§ Directions
**A.** In the college websites text, how many results did a Google search for "college" return?
**B.** From the college websites text, write out the passage that begins at the words "Some college websites" and stops after the words "58 million results.".

The Internet is a tangled web, indeed, particularly when it comes to the plethora (SAT word ;-) of college websites, each professing to be the best, to offer the most, and to be the last word in all things college.

Some college websites are great. Others less so. And everyone has an opinion on where to click when researching colleges, developing admission strategies, looking for college planning advice, or hunting down scholarship money.

Higher ed journalist, speaker, consultant, author of The College Solution and Shrinking the Cost of College: 152 Ways to Cut the Price of a Bachelor's Degree (two very worthy reads), and fellow college blogger Lynn O'Shaughnessy has her Top Ten List of college websites, which The College Whisperer gladly and gratuitously passes along for your edification -- if not education.

The following is from her post at US News & World Report:

When I typed "college" into Google today, I got 631 million hits. When I searched for "scholarships" and "financial aid," I generated another 51 million and 58 million results.

Nobody has time to slog through all that and a lot of it is probably schlock anyway.

You can, however, dramatically cut down on the time you need to find great colleges at bargain prices if you spend time visiting what I consider to be the 10 best college websites.

In no particular order, here are my choices for the top 10 college websites:

1. College Navigator. The graphics aren't slick, but this federal website contains more data on the nation's colleges and universities than any place else on the Internet. Using the College Navigator's school search engine, you can scour the country for schools based on your criteria, which is handy if you aren't sure where to hunt for schools beyond the obvious name brands and your own state institutions.

§ Supplied material
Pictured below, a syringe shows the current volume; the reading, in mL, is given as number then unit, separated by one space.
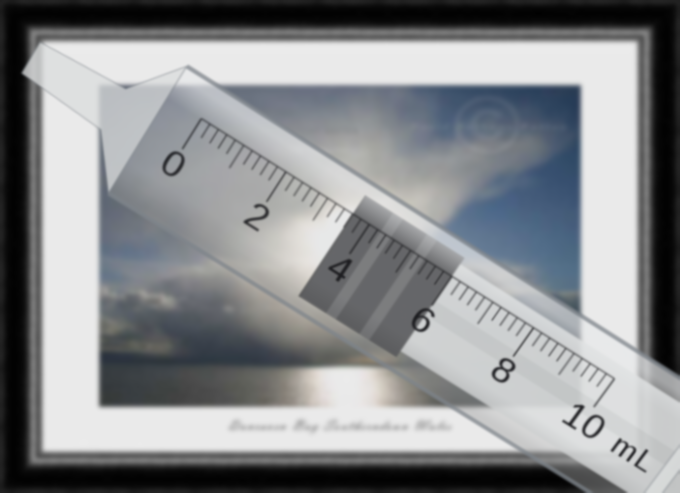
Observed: 3.6 mL
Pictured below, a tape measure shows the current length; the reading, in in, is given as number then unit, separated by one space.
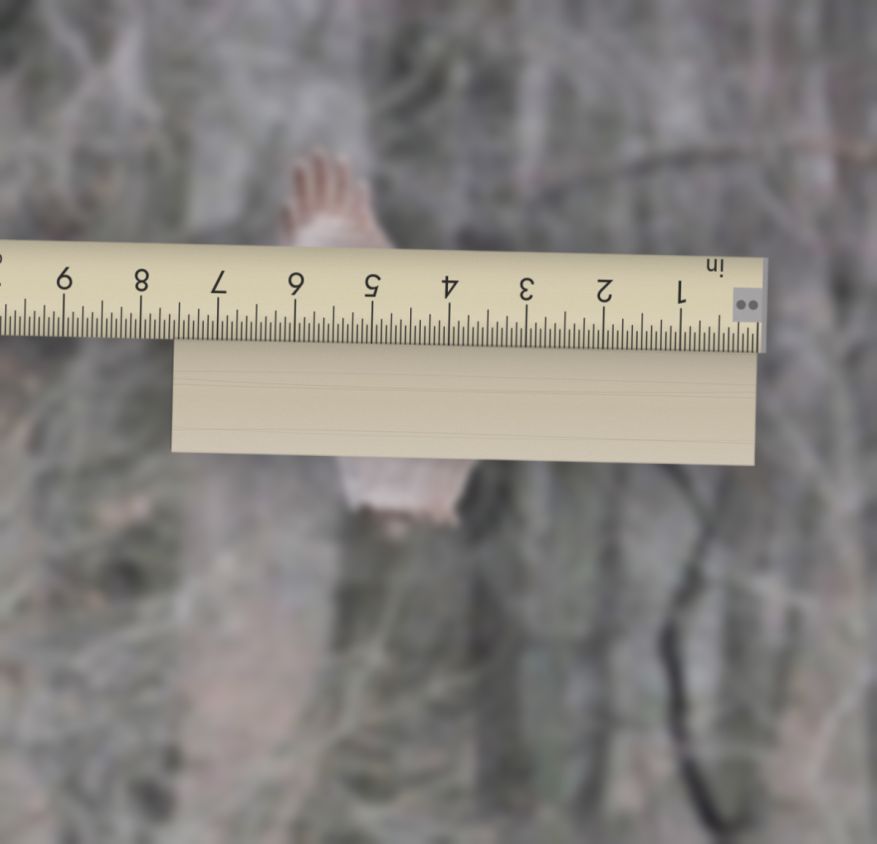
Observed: 7.5625 in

§ Answers to the problems
**A.** 631 million hits.

**B.**
Some college websites are great. Others less so. And everyone has an opinion on where to click when researching colleges, developing admission strategies, looking for college planning advice, or hunting down scholarship money.

Higher ed journalist, speaker, consultant, author of The College Solution and Shrinking the Cost of College: 152 Ways to Cut the Price of a Bachelor's Degree (two very worthy reads), and fellow college blogger Lynn O'Shaughnessy has her Top Ten List of college websites, which The College Whisperer gladly and gratuitously passes along for your edification -- if not education.

The following is from her post at US News & World Report:

When I typed "college" into Google today, I got 631 million hits. When I searched for "scholarships" and "financial aid," I generated another 51 million and 58 million results.